6. How could you sequence the genome of an unculturable microbe?

7. What are the different ways of starting or stopping transcription of a gene?

8. As a peptide is synthesized, what problems may need to be solved in order to complete a protein and enable its function?

Chapter 9 and 10

1. In the process of conjugation, how are genes moved? Are genes moved individually or in groups? Could part of a gene be moved?

2. How are microbial species defined? What is the role of vertical phylogeny; and the role of horizontal gene exchange? Explain why species definition is a problem.

3. Why is competence factor exported out of the cell to bind to ComD externally in transformation of Streptococcus? Why doesn't the molecule bind internally? Doesn't exporting CF waste energy?

4. If a spontaneous mutation occurs to form an apurinic site, transcription and replication are hindered, but what actually happens when the replisome gets to the hole where the base should be?

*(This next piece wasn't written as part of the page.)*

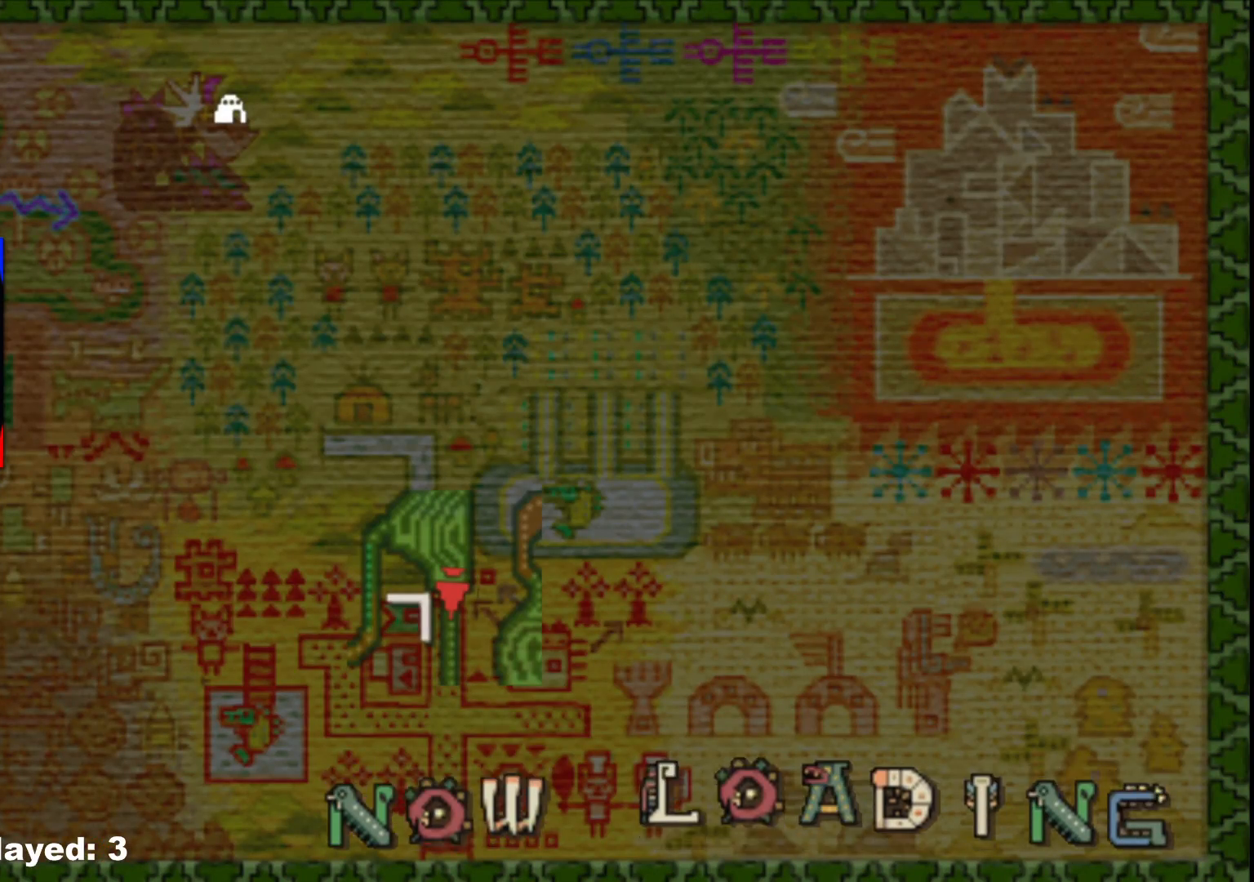
{"dt_ms": 500, "buttons": [], "left_stick": "center", "right_stick": "center", "events": []}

5. Explain how a DNA sequence inverts during phase variation. Would you expect it to revert at the same rate? Why or why not?

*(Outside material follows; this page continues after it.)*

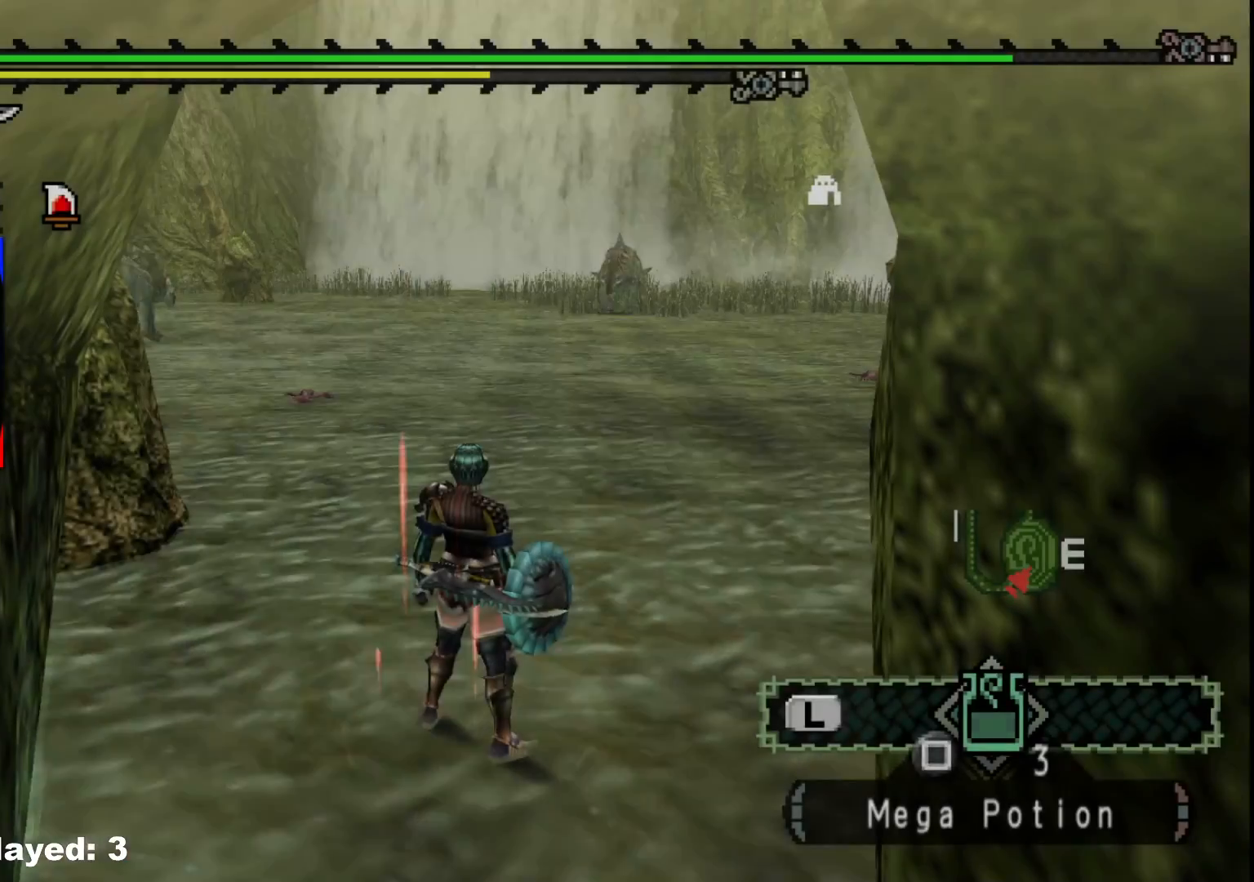
{"dt_ms": 500, "buttons": [], "left_stick": "center", "right_stick": "center", "events": [[400, "X", "down"], [500, "X", "up"]]}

6. Explain the different propagation strategies available to a replicative transposon. What are various ways the transposon could spread within a cell? Among organisms?

7. Explain how the ara operon works, and how it differs from the lac operon.

8. Explain how different mechanisms acting at different levels on DNA and RNA can modulate gene expression over a range of time scales, from multiple generations to within a few seconds.

9. Explain the roles of thermodynamic and kinetic effects in attenuation control of the trp operon.

Ma et al. paper

1. What do bacterial biofilms have in common with multicellular organisms? How do they differ?

2. What are the advantages to bacteria of biofilm formation? What properties do biofilms confer?

3. Where in the body do biofilms form infections? Why?

5. How does the ara promoter work (pBAD)? How was pBAD used to test the role of the psl operon in bioflim development?

6. How was it proved that psl encodes PSL polysaccharide? How does PSL compare in structure with alginate?